Like so many veterans, for years Charlie did not discuss his war experiences. “There’s lots about me that nobody knows,” he said. “On July 4, (1945) the war was over in Europe and I was in San Luis Obispo, California, getting ready to invade Japan when they gave up.”

He went back to New York and got Norma for a seven-day drive across the country in a 1940 Mercury.

“We had a grand time,” he said. He was discharged from the army as a captain.

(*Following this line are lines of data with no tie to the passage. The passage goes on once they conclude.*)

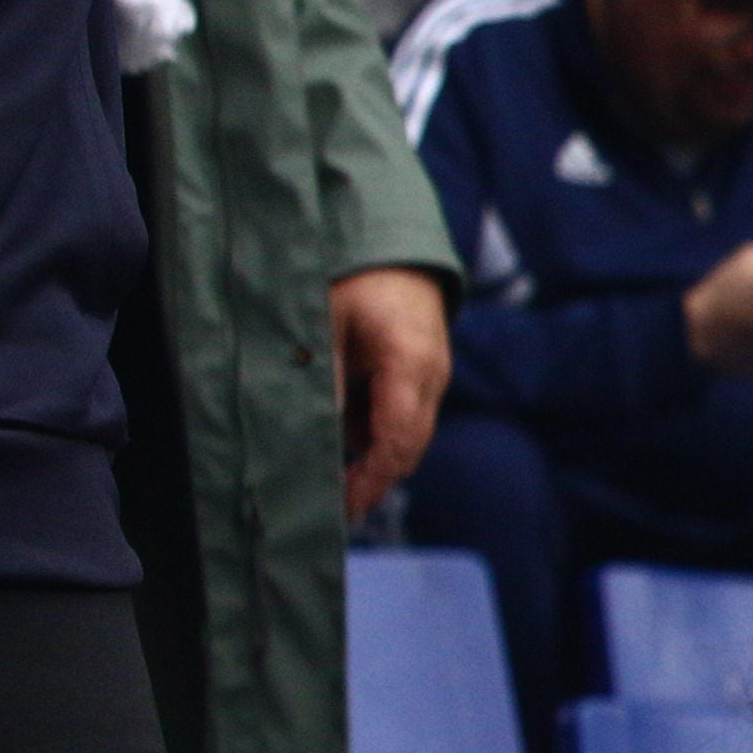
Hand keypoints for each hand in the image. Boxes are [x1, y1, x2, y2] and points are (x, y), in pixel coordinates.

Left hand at [330, 265, 451, 516]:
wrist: (392, 244)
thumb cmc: (353, 276)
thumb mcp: (327, 322)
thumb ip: (327, 380)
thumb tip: (318, 440)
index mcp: (411, 364)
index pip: (397, 439)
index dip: (371, 479)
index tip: (343, 508)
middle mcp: (432, 376)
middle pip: (408, 446)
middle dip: (374, 479)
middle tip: (335, 508)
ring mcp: (434, 375)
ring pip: (407, 434)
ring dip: (373, 455)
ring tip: (331, 474)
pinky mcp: (424, 373)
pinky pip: (403, 415)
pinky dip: (376, 432)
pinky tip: (343, 432)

He purchased a farm in New Albion, N.Y.

“In those days you could make a living milking 20 cows,” he remembered. They produced maple syrup and, of course, had a huge garden. He was offered a job at the Medfield State Hospital where he had worked before the war. They sold the farm and moved back to Massachusetts. The pigs were gone, but as assistant head farmer, he still tended more than 35 acres of garden, 70 cows and a couple thousand laying hens.

In 1974, he retired from the hospital and moved to 14 acres in Cabot.

“There was an old house in disrepair that we burned. Hunters had poked a hole through the roof and used it for hunting deer,” he explained. A new house was built, a small greenhouse went up and gardens were created.

Gardening remains his favorite activity. “I like to see things grow,” he stated simply. A large patch of blueberries yield well every year and he also has a separate asparagus patch. He grows raspberries and likes “thimbleberries” (blackberries). The climate makes it difficult for him to grow some of his favorite vegetables.

“I always try to grow lima beans,” he explained. “And I loved growing popcorn, braiding it and hanging it up to dry.”

Charlie makes his own compost for his gardens and does the first tilling with a hand driven roto-tiller. After that he clears between the rows with his favorite stirrup hoe. From the beginning he has ordered from the Harris Seed Company and still plants some of the same varieties: Kentucky Pole beans, Lincoln peas, Detroit Dark Red beets and Ithaca head lettuce.

“I won’t plant any zucchini,” he said. He does like yellow crookneck squash. He also likes the more recent hybrid tomato, Juliet, which is a sweet-flavored grape tomato that grows in clusters. He used to grow blue hubbard squash, but has switched to butternut and buttercup.

His green thumb yields far more than the neighbors and area family can consume. One of many benefactors of his gardening skills is the Twin Valley Senior Center in East Montpelier. “Charlie is unbelievable,” said Rita Copeland, director of the center. “He brings us produce from his garden for every meal and we couldn’t have such great vegetables without him. He is such a sweetheart."